* **ARTICLE**:
:::::

The second piece of evidence was a witness statement of a police support officer, Miss Nash. This witness statement contained details of a statement made to Miss Nash by a nearby resident. That resident had told Miss Nash, according to the statement, that the resident was frightened of reprisals if she had been known to be a complainant. The third piece of evidence was a witness statement of a police support officer, Mr Aldan . He described various complaints and reports to him made by local residents. The next piece of evidence was a witness statement of a Community Support Officer, Mr Mahoney, and this statement referred to a complaint by a female local resident.
The next witness statement is slightly different. It was from PC Hacking. He set out the previous criminal record of Mr Crawford Junior, of Mr Constable, and also of Mr Constable's lady friend, who had been in the flat at the time of the police raid. PC Hacking also referred to an occasion in December 2007 when the police attended at the flat and arrested Mr Constable. The statement also referred to certain information relating to the possession of drugs on that occasion. PC Hacking's statement, when listing the previous convictions of the three individuals, identified those offences which were drugs related offences.
Next the judge referred to a witness statement from Police Sergeant Farmer. The judge thought this statement did not take the matter much further. The statement was not signed by Sergeant Farmer. Ms Rai had submitted to the judge at the trial that it would be unsafe to place much reliance on this statement and the judge had accepted that submission. Indeed, he held he had reached his essential findings by relying on evidence other than that contained in that statement.
Next there was the evidence of the defendant himself. The defendant described the fact that his son and Mr Constable had been living in the flat and were beyond his control. The defendant also gave evidence about the times when he was at the flat and he was approached in connection with drugs. The specific finding made by the judge was that Mr Crawford was asked whether he wanted to buy drugs, rather than to sell drugs. The judge however found that evidence supportive of the general case being put forward by the London Borough of Croydon.

:::::

* **WORK INSTRUCTIONS**: Return the part of the court judgment above that runs from "The second piece" up to and including "female local resident.", copied word for word.

:::::

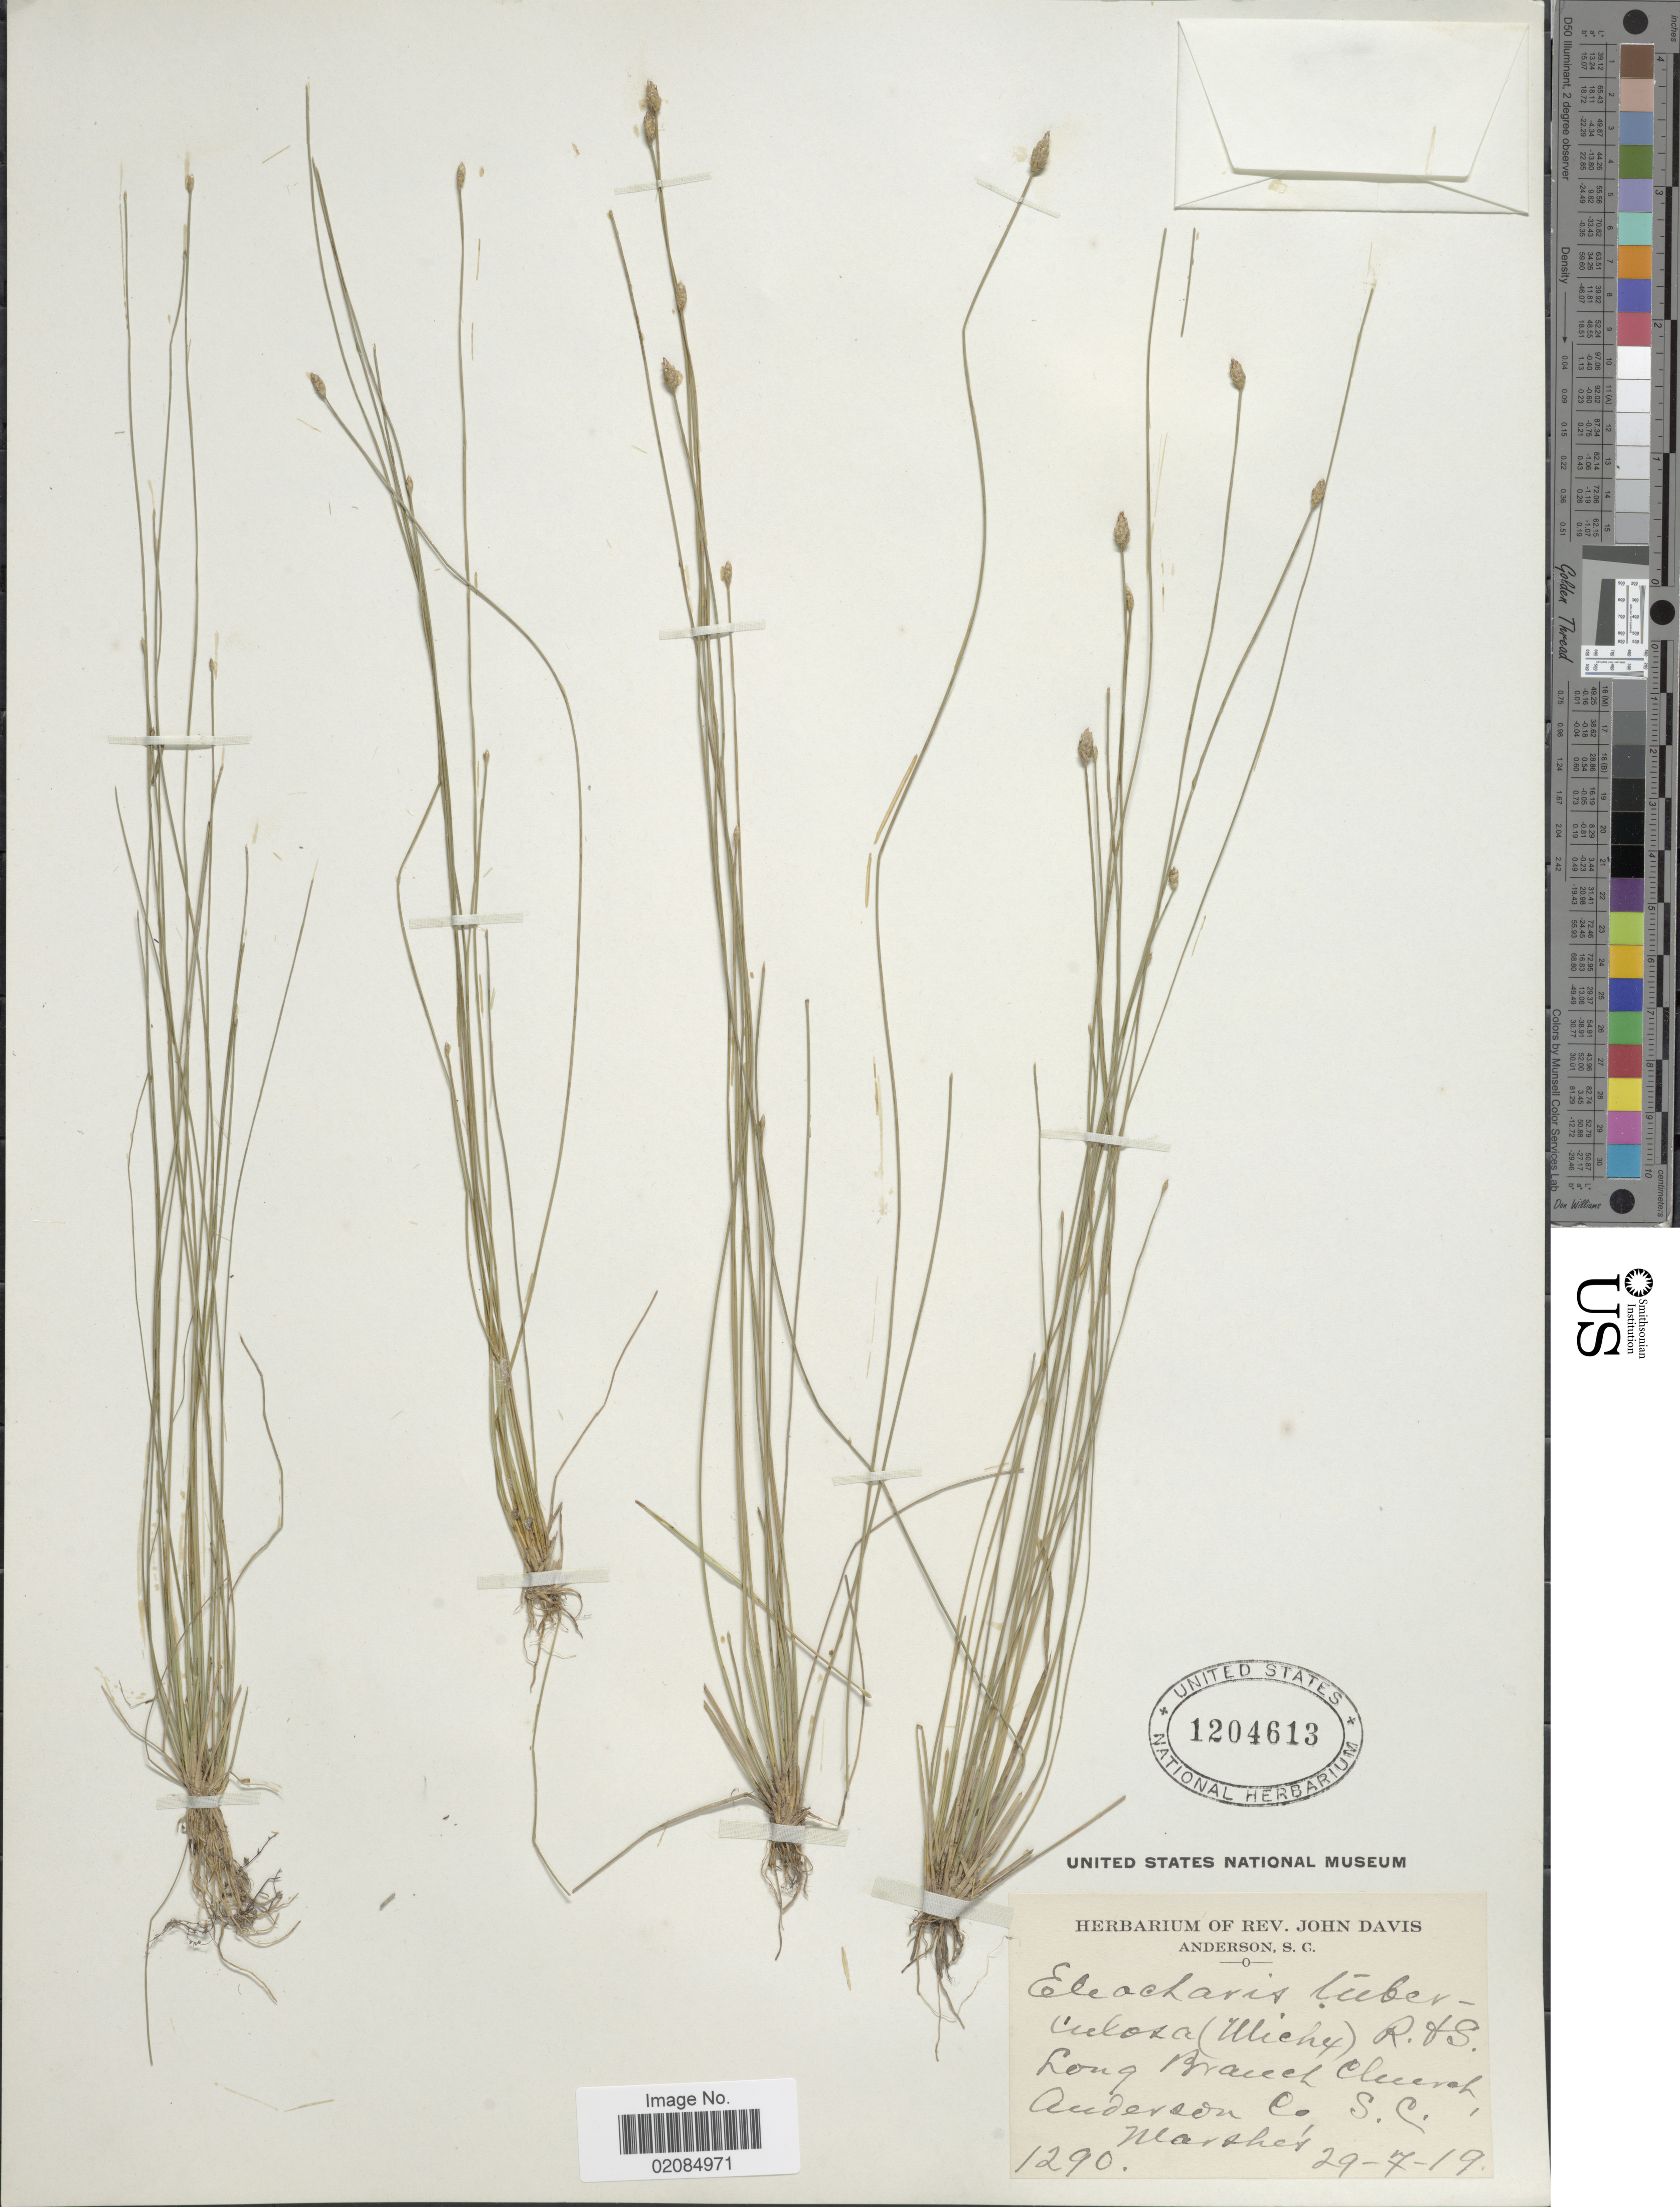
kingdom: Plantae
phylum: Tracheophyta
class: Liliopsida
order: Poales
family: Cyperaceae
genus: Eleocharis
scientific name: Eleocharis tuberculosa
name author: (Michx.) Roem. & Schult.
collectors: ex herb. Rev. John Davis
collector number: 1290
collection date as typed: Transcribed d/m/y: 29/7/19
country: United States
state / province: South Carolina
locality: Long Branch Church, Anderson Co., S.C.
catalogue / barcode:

:::::

* **WORKED ANSWER**:
The second piece of evidence was a witness statement of a police support officer, Miss Nash. This witness statement contained details of a statement made to Miss Nash by a nearby resident. That resident had told Miss Nash, according to the statement, that the resident was frightened of reprisals if she had been known to be a complainant. The third piece of evidence was a witness statement of a police support officer, Mr Aldan . He described various complaints and reports to him made by local residents. The next piece of evidence was a witness statement of a Community Support Officer, Mr Mahoney, and this statement referred to a complaint by a female local resident.